Con la llegada del virus chino muchos venezolanos retornaron a su país. La pandemia generó revuelo y las empresas cerraron puertas, creando a su vez desempleo para los nacionales, acentuado en los extranjeros, quienes sin garantías laborales quedaron a la intemperie. El retorno no fue del nada agradable, una especie de venganza se hizo sentir contra ellos por parte de personas que ilegítimamente nombraron desde el oficialismo en pro de ese cometido. Las zonas de frontera venezolana con países como Colombia y Brasil fueron epicentro de la noticia, opacada en algunos momentos por la arbitrariedad y el abuso de algunos miembros de las fuerzas armadas, en atención a órdenes de superiores. Los encerraron en lugares no aptos y hasta alimentos podridos recibieron.

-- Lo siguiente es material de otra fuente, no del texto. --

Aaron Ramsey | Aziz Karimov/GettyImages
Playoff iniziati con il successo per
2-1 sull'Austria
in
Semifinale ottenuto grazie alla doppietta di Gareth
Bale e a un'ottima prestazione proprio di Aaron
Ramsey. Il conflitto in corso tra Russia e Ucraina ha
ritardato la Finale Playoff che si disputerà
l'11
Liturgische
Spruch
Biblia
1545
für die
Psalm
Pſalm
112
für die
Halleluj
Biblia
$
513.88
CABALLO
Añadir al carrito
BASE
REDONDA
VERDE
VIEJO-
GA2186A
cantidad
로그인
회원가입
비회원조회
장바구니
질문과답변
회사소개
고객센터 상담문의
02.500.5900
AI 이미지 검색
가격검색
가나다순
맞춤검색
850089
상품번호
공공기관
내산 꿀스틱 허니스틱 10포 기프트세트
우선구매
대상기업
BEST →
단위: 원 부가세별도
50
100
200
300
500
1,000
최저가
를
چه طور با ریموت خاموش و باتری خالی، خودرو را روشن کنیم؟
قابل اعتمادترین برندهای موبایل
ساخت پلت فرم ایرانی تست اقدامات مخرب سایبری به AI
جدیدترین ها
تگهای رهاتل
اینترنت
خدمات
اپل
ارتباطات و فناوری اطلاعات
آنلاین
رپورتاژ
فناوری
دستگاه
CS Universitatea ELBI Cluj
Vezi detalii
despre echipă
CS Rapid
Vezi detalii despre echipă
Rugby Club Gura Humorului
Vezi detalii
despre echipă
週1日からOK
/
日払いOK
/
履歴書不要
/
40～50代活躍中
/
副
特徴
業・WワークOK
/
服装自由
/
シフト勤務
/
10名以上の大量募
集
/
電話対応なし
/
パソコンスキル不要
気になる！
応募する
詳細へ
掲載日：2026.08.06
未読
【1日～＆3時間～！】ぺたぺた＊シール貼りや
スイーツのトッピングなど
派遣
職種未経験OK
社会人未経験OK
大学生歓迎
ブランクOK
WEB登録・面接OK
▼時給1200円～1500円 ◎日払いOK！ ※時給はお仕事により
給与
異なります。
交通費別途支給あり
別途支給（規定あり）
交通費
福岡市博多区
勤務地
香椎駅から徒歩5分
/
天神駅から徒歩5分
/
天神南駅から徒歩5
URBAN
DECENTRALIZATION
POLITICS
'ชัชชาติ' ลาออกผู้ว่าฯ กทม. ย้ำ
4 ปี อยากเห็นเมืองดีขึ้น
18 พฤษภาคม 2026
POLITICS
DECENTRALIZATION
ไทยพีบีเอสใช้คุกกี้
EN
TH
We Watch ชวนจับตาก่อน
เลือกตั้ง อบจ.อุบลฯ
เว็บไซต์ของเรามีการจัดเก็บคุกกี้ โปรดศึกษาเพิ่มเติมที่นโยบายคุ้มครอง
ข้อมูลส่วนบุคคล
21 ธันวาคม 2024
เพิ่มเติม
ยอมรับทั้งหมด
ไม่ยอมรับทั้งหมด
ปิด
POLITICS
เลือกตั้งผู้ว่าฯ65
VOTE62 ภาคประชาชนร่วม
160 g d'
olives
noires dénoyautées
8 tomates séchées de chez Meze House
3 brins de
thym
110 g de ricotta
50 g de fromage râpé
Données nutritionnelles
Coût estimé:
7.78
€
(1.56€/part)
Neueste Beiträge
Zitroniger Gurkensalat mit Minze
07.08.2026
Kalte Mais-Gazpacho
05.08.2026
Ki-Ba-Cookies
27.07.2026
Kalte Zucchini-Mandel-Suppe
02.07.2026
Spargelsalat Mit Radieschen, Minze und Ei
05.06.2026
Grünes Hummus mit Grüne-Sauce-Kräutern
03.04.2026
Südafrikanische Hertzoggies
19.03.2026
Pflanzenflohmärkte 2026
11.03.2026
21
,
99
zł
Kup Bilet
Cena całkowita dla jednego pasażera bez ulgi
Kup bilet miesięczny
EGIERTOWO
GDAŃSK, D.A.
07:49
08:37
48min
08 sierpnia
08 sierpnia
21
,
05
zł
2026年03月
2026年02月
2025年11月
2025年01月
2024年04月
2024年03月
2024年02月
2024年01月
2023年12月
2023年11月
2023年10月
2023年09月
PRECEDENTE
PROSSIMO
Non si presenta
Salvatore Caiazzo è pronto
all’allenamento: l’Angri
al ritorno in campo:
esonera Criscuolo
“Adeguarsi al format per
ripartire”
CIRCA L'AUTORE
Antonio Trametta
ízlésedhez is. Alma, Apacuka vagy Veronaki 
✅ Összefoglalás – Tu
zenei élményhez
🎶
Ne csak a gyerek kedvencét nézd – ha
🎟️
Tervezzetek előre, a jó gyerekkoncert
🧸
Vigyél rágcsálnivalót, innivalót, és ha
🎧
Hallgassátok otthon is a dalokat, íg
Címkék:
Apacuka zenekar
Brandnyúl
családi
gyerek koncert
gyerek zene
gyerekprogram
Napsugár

Ese retorno lo hacían los venezolanos convencidos que las cosas cambiarían en el país. Pero la aspiración se esfumó, porque el régimen potencia la indolencia y aplaude la barbarie. El hambre y la miseria florecen como en tierra fértil crece el cultivo. Solo que éste último sirve para la alimentación de los ciudadanos, la primera es generadora de enfermedades, padecimientos crueles, separación de hogares y muerte. El escape inicia nuevamente, pero con costos dramáticos en los núcleos familiares. Los bolívares no tienen valor, están devaluados, todo es en divisa extranjera, y ahora el caminar es largo. Lo inician desde su propio lugar de origen, hasta llegar al destino seleccionado. Van con poco peso a sus espaldas, caminan por carreteras u autopistas. Llevan de la mano a sus hijos. El hambre les obliga a pedir en el camino y a dormir desprotegidos.
Cuadro dantesco y doloroso que se registra en zonas en guerra o de territorios ocupados por factores de la discordia. Desplazados se mueven hacia refugios de paz, creados por organismos internacionales para proteger a los débiles jurídicos, ante la ausencia del gobierno. Venezuela no está en guerra, y es grotesco el escenario que promueven los gobernantes de turno, quienes hacen caso omiso de lo que acontece y voltean la mirada hacia el desierto. Los que salen nuevamente van en busca de la sobrevivencia, pretenden ganarse el salario que les permita vivir con dignidad. Se niegan a morir por capricho de la ignorancia y la arrogancia del régimen. La fábrica de pobreza se deja ver en cada caminante, quienes, con mirada perdida, intentan consolar a sus hijos, y estos a su vez se miran y sienten el maltrato, sin entender lo que pasa.
Es la diáspora II que se registra en los días de la pandemia. Se pierde el miedo, porque les han quitado el derecho a la vida. Muchos niños crecerán en hogares distintos a los de origen, porque el camino es largo y ellos no van a aguantar el recorrido. Es la triste realidad que ahora se vive.